> WORK INSTRUCTION:
Leave out all lines before the one containing "Mam cały słupek si", and copy that line and all the rest below it exactly.

DATA FOR ANALYSIS section start

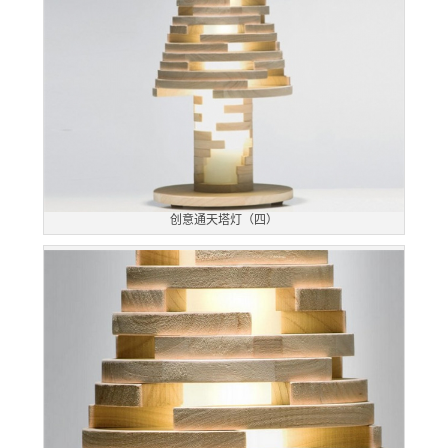
创意通天塔灯（四）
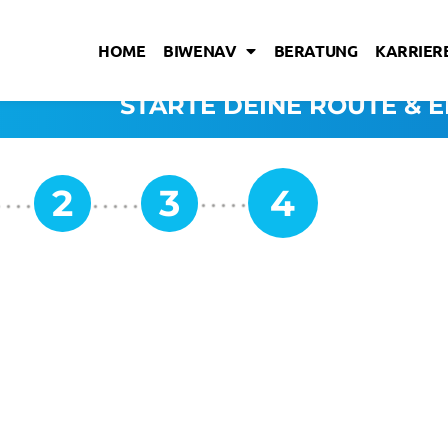
HOME
BIWENAV
BERATUNG
KARRIERE
STARTE DEINE ROUTE & E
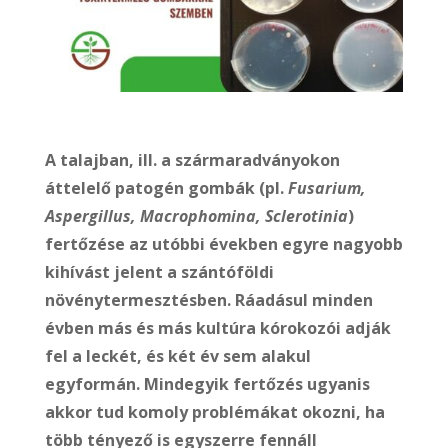
A talajban, ill. a szármaradványokon
áttelelő patogén gombák (pl.
Fusarium,
Aspergillus, Macrophomina, Sclerotinia
)
fertőzése az utóbbi években egyre nagyobb
kihívást jelent a szántóföldi
növénytermesztésben. Ráadásul minden
évben más és más kultúra kórokozói adják
fel a leckét, és két év sem alakul
egyformán. Mindegyik fertőzés ugyanis
akkor tud komoly problémákat okozni, ha
több tényező is egyszerre fennáll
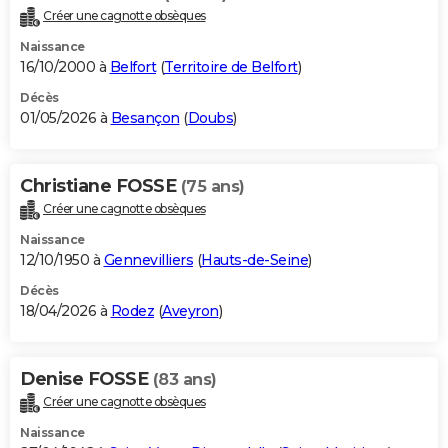
Créer une cagnotte obsèques
Naissance
16/10/2000 à
Belfort
(
Territoire de Belfort
)
Décès
01/05/2026 à
Besançon
(
Doubs
)
Christiane FOSSE
(75 ans)
Créer une cagnotte obsèques
Naissance
12/10/1950 à
Gennevilliers
(
Hauts-de-Seine
)
Décès
18/04/2026 à
Rodez
(
Aveyron
)
Denise FOSSE
(83 ans)
Créer une cagnotte obsèques
Naissance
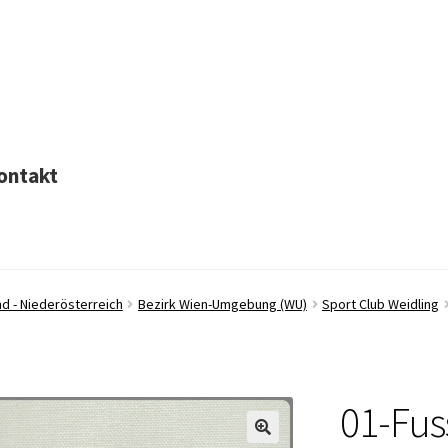
ontakt
d - Niederösterreich
Bezirk Wien-Umgebung (WU)
Sport Club Weidling
01-Fus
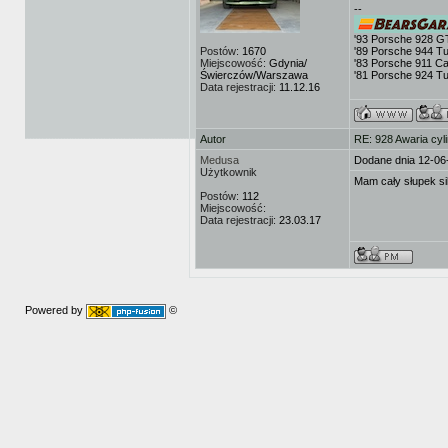
--
'93 Porsche 928 G
Postów:
1670
'89 Porsche 944 T
Miejscowość:
Gdynia/
'83 Porsche 911 Ca
Świerczów/Warszawa
'81 Porsche 924 T
Data rejestracji:
11.12.16
Autor
RE: 928 Awaria cyli
Medusa
Dodane dnia 12-06
Użytkownik
Mam cały słupek si
Postów:
112
Miejscowość:
Data rejestracji:
23.03.17
Powered by
©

DATA FOR ANALYSIS section end

> THE ANSWER:
Mam cały słupek si
Postów:
112
Miejscowość:
Data rejestracji:
23.03.17
Powered by
©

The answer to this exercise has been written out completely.